__What you have to do__
When writing out the entries below, keep only the lines from the line with "juridictionnelles rendues à" to the line with "豆瓣电影增强脚本，包含以下功能：", both included, exactly as they are, and leave the pictures aside.

__Records for the exercise__
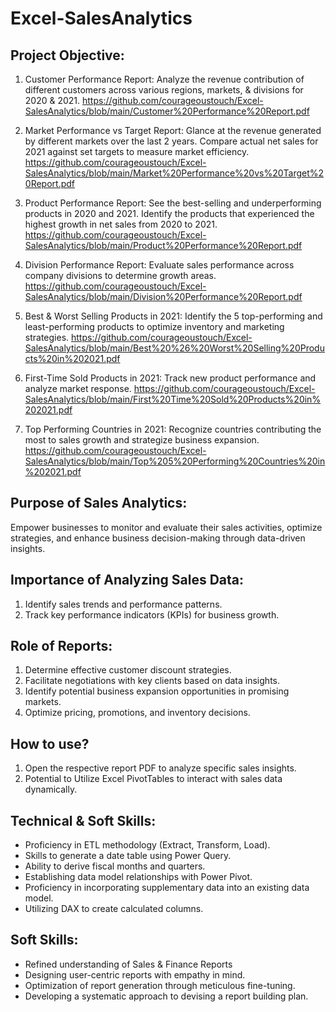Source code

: # Excel-SalesAnalytics

## Project Objective: ##
1) Customer Performance Report: Analyze the revenue contribution of different customers across various regions, markets, & divisions for 2020 & 2021.
https://github.com/courageoustouch/Excel-SalesAnalytics/blob/main/Customer%20Performance%20Report.pdf

2) Market Performance vs Target Report: Glance at the revenue generated by different markets over the last 2 years. Compare actual net sales for 2021 against set targets to measure market efficiency.
https://github.com/courageoustouch/Excel-SalesAnalytics/blob/main/Market%20Performance%20vs%20Target%20Report.pdf

3) Product Performance Report: See the best-selling and underperforming products in 2020 and 2021. Identify the products that experienced the highest growth in net sales from 2020 to 2021.
https://github.com/courageoustouch/Excel-SalesAnalytics/blob/main/Product%20Performance%20Report.pdf

4) Division Performance Report: Evaluate sales performance across company divisions to determine growth areas.
https://github.com/courageoustouch/Excel-SalesAnalytics/blob/main/Division%20Performance%20Report.pdf

5) Best & Worst Selling Products in 2021: Identify the 5 top-performing and least-performing products to optimize inventory and marketing strategies.
https://github.com/courageoustouch/Excel-SalesAnalytics/blob/main/Best%20%26%20Worst%20Selling%20Products%20in%202021.pdf

6) First-Time Sold Products in 2021: Track new product performance and analyze market response.
https://github.com/courageoustouch/Excel-SalesAnalytics/blob/main/First%20Time%20Sold%20Products%20in%202021.pdf

7) Top Performing Countries in 2021: Recognize countries contributing the most to sales growth and strategize business expansion.
https://github.com/courageoustouch/Excel-SalesAnalytics/blob/main/Top%205%20Performing%20Countries%20in%202021.pdf

## Purpose of Sales Analytics: ##
Empower businesses to monitor and evaluate their sales activities, optimize strategies, and enhance business decision-making through data-driven insights.

## Importance of Analyzing Sales Data: ##
1) Identify sales trends and performance patterns.
2) Track key performance indicators (KPIs) for business growth.

## Role of Reports: ##
1) Determine effective customer discount strategies.
2) Facilitate negotiations with key clients based on data insights.
3) Identify potential business expansion opportunities in promising markets.
4) Optimize pricing, promotions, and inventory decisions.

## How to use? ##
1) Open the respective report PDF to analyze specific sales insights.
2) Potential to Utilize Excel PivotTables to interact with sales data dynamically.

## Technical & Soft Skills:
- Proficiency in ETL methodology (Extract, Transform, Load).
- Skills to generate a date table using Power Query.
- Ability to derive fiscal months and quarters.
- Establishing data model relationships with Power Pivot.
- Proficiency in incorporating supplementary data into an existing data model.
- Utilizing DAX to create calculated columns.

## Soft Skills:
- Refined understanding of Sales & Finance Reports
- Designing user-centric reports with empathy in mind.
- Optimization of report generation through meticulous fine-tuning.
- Developing a systematic approach to devising a report building plan.

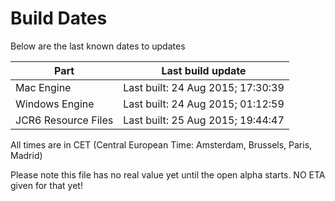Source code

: # Build Dates

Below are the last known dates to updates

Part | Last build update
-----|-----
Mac Engine | Last built: 24 Aug 2015; 17:30:39
Windows Engine | Last built: 24 Aug 2015; 01:12:59
JCR6 Resource Files | Last built: 25 Aug 2015; 19:44:47
All times are in CET (Central European Time: Amsterdam, Brussels, Paris, Madrid)


Please note this file has no real value yet until the open alpha starts. NO ETA given for that yet!
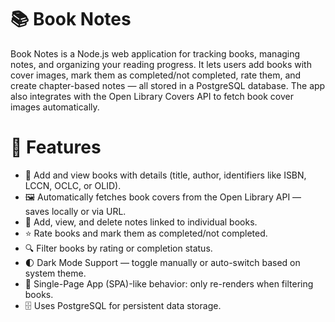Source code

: # 📚 Book Notes
Book Notes is a Node.js web application for tracking books, managing notes, and organizing your reading progress.
It lets users add books with cover images, mark them as completed/not completed, rate them, and create chapter-based notes — all stored in a PostgreSQL database.
The app also integrates with the Open Library Covers API to fetch book cover images automatically.

# 🚀 Features
* 📖 Add and view books with details (title, author, identifiers like ISBN, LCCN, OCLC, or OLID).
* 🖼️ Automatically fetches book covers from the Open Library API — saves locally or via URL.
* 📝 Add, view, and delete notes linked to individual books.
* ⭐ Rate books and mark them as completed/not completed.
* 🔍 Filter books by rating or completion status.
* 🌓 Dark Mode Support — toggle manually or auto-switch based on system theme.
* 🧠 Single-Page App (SPA)-like behavior: only re-renders when filtering books.
* 🗄️ Uses PostgreSQL for persistent data storage.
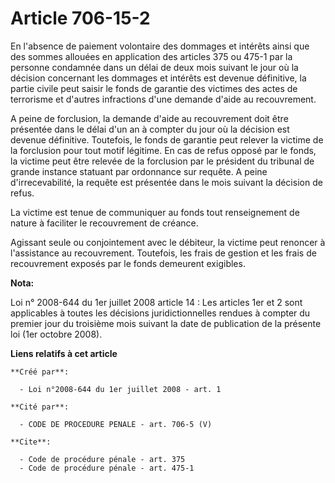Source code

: # Article 706-15-2

En l'absence de paiement volontaire des dommages et intérêts ainsi que des sommes allouées en application des articles 375 ou
475-1 par la personne condamnée dans un délai de deux mois suivant le jour où la décision concernant les dommages et intérêts
est devenue définitive, la partie civile peut saisir le fonds de garantie des victimes des actes de terrorisme et d'autres
infractions d'une demande d'aide au recouvrement.

A peine de forclusion, la demande d'aide au recouvrement doit être présentée dans le délai d'un an à compter du jour où la
décision est devenue définitive. Toutefois, le fonds de garantie peut relever la victime de la forclusion pour tout motif
légitime. En cas de refus opposé par le fonds, la victime peut être relevée de la forclusion par le président du tribunal de
grande instance statuant par ordonnance sur requête. A peine d'irrecevabilité, la requête est présentée dans le mois suivant
la décision de refus. 

La victime est tenue de communiquer au fonds tout renseignement de nature à faciliter le recouvrement de créance. 

Agissant seule ou conjointement avec le débiteur, la victime peut renoncer à l'assistance au recouvrement. Toutefois, les
frais de gestion et les frais de recouvrement exposés par le fonds demeurent exigibles.

**Nota:**

Loi n° 2008-644 du 1er juillet 2008 article 14 : Les articles 1er et 2 sont applicables à toutes les décisions
juridictionnelles rendues à compter du premier jour du troisième mois suivant la date de publication de la présente loi (1er
octobre 2008).

**Liens relatifs à cet article**

	**Créé par**:

	  - Loi n°2008-644 du 1er juillet 2008 - art. 1

	**Cité par**:

	  - CODE DE PROCEDURE PENALE - art. 706-5 (V)

	**Cite**:

	  - Code de procédure pénale - art. 375
	  - Code de procédure pénale - art. 475-1
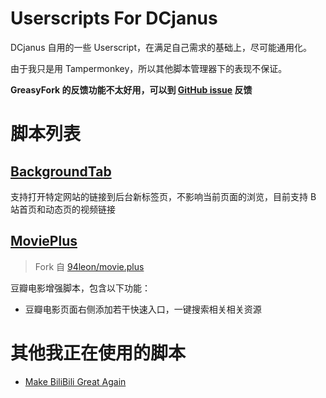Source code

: # Userscripts For DCjanus

DCjanus 自用的一些 Userscript，在满足自己需求的基础上，尽可能通用化。

由于我只是用 Tampermonkey，所以其他脚本管理器下的表现不保证。

**GreasyFork 的反馈功能不太好用，可以到 [GitHub issue](https://github.com/DCjanus/userscripts/issues) 反馈**

# 脚本列表

## [BackgroundTab](https://greasyfork.org/zh-CN/scripts/469242)

支持打开特定网站的链接到后台新标签页，不影响当前页面的浏览，目前支持 B 站首页和动态页的视频链接

## [MoviePlus](https://greasyfork.org/zh-CN/scripts/469243)

> Fork 自 [94leon/movie.plus](https://github.com/94leon/movie.plus)

豆瓣电影增强脚本，包含以下功能：

-   豆瓣电影页面右侧添加若干快速入口，一键搜索相关相关资源

# 其他我正在使用的脚本

-   [Make BiliBili Great Again](https://greasyfork.org/zh-CN/scripts/415714-make-bilibili-great-again)
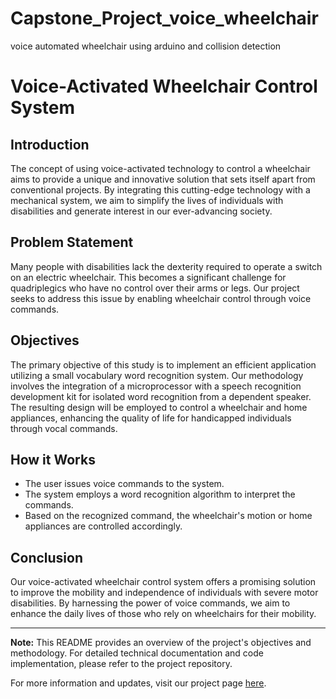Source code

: # Capstone_Project_voice_wheelchair
voice automated wheelchair using arduino and collision detection


# Voice-Activated Wheelchair Control System

## Introduction

The concept of using voice-activated technology to control a wheelchair aims to provide a unique and innovative solution that sets itself apart from conventional projects. By integrating this cutting-edge technology with a mechanical system, we aim to simplify the lives of individuals with disabilities and generate interest in our ever-advancing society.

## Problem Statement

Many people with disabilities lack the dexterity required to operate a switch on an electric wheelchair. This becomes a significant challenge for quadriplegics who have no control over their arms or legs. Our project seeks to address this issue by enabling wheelchair control through voice commands.

## Objectives

The primary objective of this study is to implement an efficient application utilizing a small vocabulary word recognition system. Our methodology involves the integration of a microprocessor with a speech recognition development kit for isolated word recognition from a dependent speaker. The resulting design will be employed to control a wheelchair and home appliances, enhancing the quality of life for handicapped individuals through vocal commands.

## How it Works

- The user issues voice commands to the system.
- The system employs a word recognition algorithm to interpret the commands.
- Based on the recognized command, the wheelchair's motion or home appliances are controlled accordingly.

## Conclusion

Our voice-activated wheelchair control system offers a promising solution to improve the mobility and independence of individuals with severe motor disabilities. By harnessing the power of voice commands, we aim to enhance the daily lives of those who rely on wheelchairs for their mobility.

---

**Note:** This README provides an overview of the project's objectives and methodology. For detailed technical documentation and code implementation, please refer to the project repository.

For more information and updates, visit our project page [here](https://www.example.com/voice-activated-wheelchair-control).
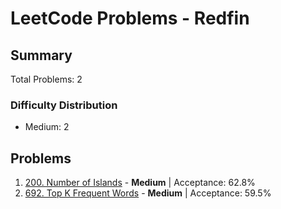 # LeetCode Problems - Redfin

## Summary
Total Problems: 2

### Difficulty Distribution

- Medium: 2

## Problems

1. [200. Number of Islands](https://leetcode.com/problems/number-of-islands/) - **Medium** | Acceptance: 62.8%
2. [692. Top K Frequent Words](https://leetcode.com/problems/top-k-frequent-words/) - **Medium** | Acceptance: 59.5%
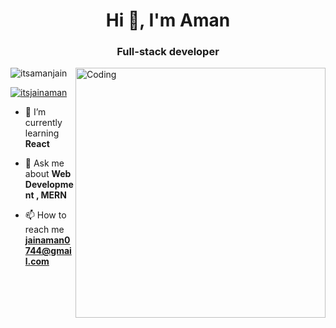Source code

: <h1 align="center">Hi 👋, I'm Aman</h1>
<h3 align="center">Full-stack developer</h3>
<img align="right" alt="Coding" width="400" src="https://cdn.dribbble.com/users/1162077/screenshots/3848914/programmer.gif">

<p align="left"> <img src="https://komarev.com/ghpvc/?username=itsamanjain&label=Profile%20views&color=0e75b6&style=flat" alt="itsamanjain" /> </p>

<p align="left"> <a href="https://twitter.com/itsjainaman" target="blank"><img src="https://img.shields.io/twitter/follow/itsjainaman?logo=twitter&style=for-the-badge" alt="itsjainaman" /></a> </p>

- 🌱 I’m currently learning **React**

- 💬 Ask me about **Web Development , MERN**

- 📫 How to reach me **jainaman0744@gmail.com**


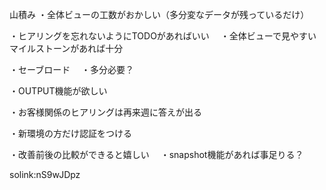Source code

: 山積み
・全体ビューの工数がおかしい（多分変なデータが残っているだけ）

・ヒアリングを忘れないようにTODOがあればいい
　・全体ビューで見やすいマイルストーンがあれば十分

・セーブロード
　・多分必要？

・OUTPUT機能が欲しい


・お客様関係のヒアリングは再来週に答えが出る

・新環境の方だけ認証をつける

・改善前後の比較ができると嬉しい
　・snapshot機能があれば事足りる？





solink:nS9wJDpz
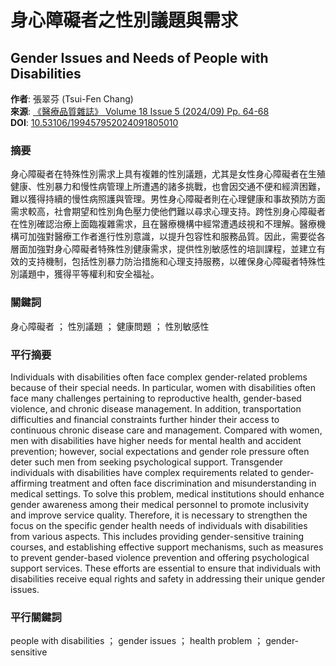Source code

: # 身心障礙者之性別議題與需求

## Gender Issues and Needs of People with Disabilities

**作者**: 張翠芬 (Tsui-Fen Chang)  
**來源**: [《醫療品質雜誌》 Volume 18 Issue 5 (2024/09) Pp. 64-68](https://doi.org/10.53106/199457952024091805010)  
**DOI**: [10.53106/199457952024091805010](https://doi.org/10.53106/199457952024091805010)

### 摘要

身心障礙者在特殊性別需求上具有複雜的性別議題，尤其是女性身心障礙者在生殖健康、性別暴力和慢性病管理上所遭遇的諸多挑戰，也會因交通不便和經濟困難，難以獲得持續的慢性病照護與管理。男性身心障礙者則在心理健康和事故預防方面需求較高，社會期望和性別角色壓力使他們難以尋求心理支持。跨性別身心障礙者在性別確認治療上面臨複雜需求，且在醫療機構中經常遭遇歧視和不理解。醫療機構可加強對醫療工作者進行性別意識，以提升包容性和服務品質。因此，需要從各層面加強對身心障礙者特殊性別健康需求，提供性別敏感性的培訓課程，並建立有效的支持機制，包括性別暴力防治措施和心理支持服務，以確保身心障礙者特殊性別議題中，獲得平等權利和安全福祉。

### 關鍵詞

身心障礙者 ； 性別議題 ； 健康問題 ； 性別敏感性

### 平行摘要

Individuals with disabilities often face complex gender-related problems because of their special needs. In particular, women with disabilities often face many challenges pertaining to reproductive health, gender-based violence, and chronic disease management. In addition, transportation difficulties and financial constraints further hinder their access to continuous chronic disease care and management. Compared with women, men with disabilities have higher needs for mental health and accident prevention; however, social expectations and gender role pressure often deter such men from seeking psychological support. Transgender individuals with disabilities have complex requirements related to gender-affirming treatment and often face discrimination and misunderstanding in medical settings. To solve this problem, medical institutions should enhance gender awareness among their medical personnel to promote inclusivity and improve service quality. Therefore, it is necessary to strengthen the focus on the specific gender health needs of individuals with disabilities from various aspects. This includes providing gender-sensitive training courses, and establishing effective support mechanisms, such as measures to prevent gender-based violence prevention and offering psychological support services. These efforts are essential to ensure that individuals with disabilities receive equal rights and safety in addressing their unique gender issues.

### 平行關鍵詞

people with disabilities ； gender issues ； health problem ； gender-sensitive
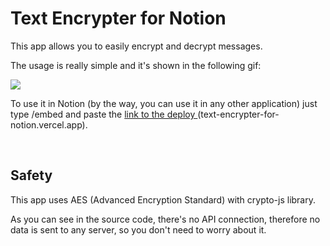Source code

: # Text Encrypter for Notion

This app allows you to easily encrypt and decrypt messages.

The usage is really simple and it's shown in the following gif:

![](https://s2.gifyu.com/images/demonstration.gif)


To use it in Notion (by the way, you can use it in any other application) just type /embed and paste the [link to the deploy ](text-encrypter-for-notion.vercel.app) (text-encrypter-for-notion.vercel.app).

<br/>

## Safety

This app uses AES (Advanced Encryption Standard) with crypto-js library.

As you can see in the source code, there's no API connection, therefore no data is sent to any server, so you don't need to worry about it.
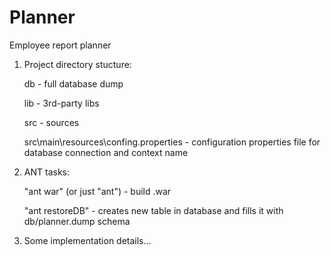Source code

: Planner
=======

Employee report planner

1. Project directory stucture:

	db - full database dump

	lib - 3rd-party libs

	src - sources

	src\main\resources\confing.properties - configuration properties file for database connection and context name

2. ANT tasks:
	
	"ant war" (or just "ant") - build .war
	
	"ant restoreDB" - creates new table in database and fills it with db/planner.dump schema

3. Some implementation details...
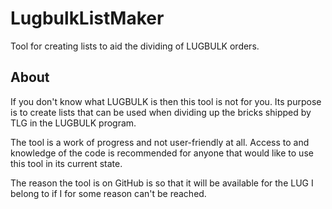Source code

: # LugbulkListMaker
Tool for creating lists to aid the dividing of LUGBULK orders.


## About 
If you don't know what LUGBULK is then this tool is not for you. Its purpose is to create lists that can be used when dividing up the bricks shipped by TLG in the LUGBULK program. 

The tool is a work of progress and not user-friendly at all. Access to and knowledge of the code is recommended for anyone that would like to use this tool in its current state. 

The reason the tool is on GitHub is so that it will be available for the LUG I belong to if I for some reason can't be reached. 
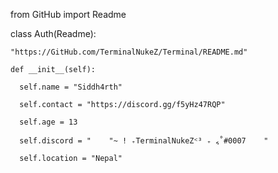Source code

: from GitHub import Readme


class Auth(Readme):

    "https://GitHub.com/TerminalNukeZ/Terminal/README.md"
    
    def __init__(self):
    
      self.name = "Siddh4rth"
      
      self.contact = "https://discord.gg/f5yHz47RQP"
      
      self.age = 13
      
      self.discord = "    "~ ! ₊TerminalNukeZᑉ³ ₊ ៹˚#0007    "
      
      self.location = "Nepal"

__Answer space__
juridictionnelles rendues à compter du premier jour du troisième mois suivant la date de publication de la présente loi (1er
octobre 2008).

**Liens relatifs à cet article**

	**Créé par**:

	  - Loi n°2008-644 du 1er juillet 2008 - art. 1

	**Cité par**:

	  - CODE DE PROCEDURE PENALE - art. 706-5 (V)

	**Cite**:

	  - Code de procédure pénale - art. 375
	  - Code de procédure pénale - art. 475-1
Source code

: # Userscripts For DCjanus

DCjanus 自用的一些 Userscript，在满足自己需求的基础上，尽可能通用化。

由于我只是用 Tampermonkey，所以其他脚本管理器下的表现不保证。

**GreasyFork 的反馈功能不太好用，可以到 [GitHub issue](https://github.com/DCjanus/userscripts/issues) 反馈**

# 脚本列表

## [BackgroundTab](https://greasyfork.org/zh-CN/scripts/469242)

支持打开特定网站的链接到后台新标签页，不影响当前页面的浏览，目前支持 B 站首页和动态页的视频链接

## [MoviePlus](https://greasyfork.org/zh-CN/scripts/469243)

> Fork 自 [94leon/movie.plus](https://github.com/94leon/movie.plus)

豆瓣电影增强脚本，包含以下功能：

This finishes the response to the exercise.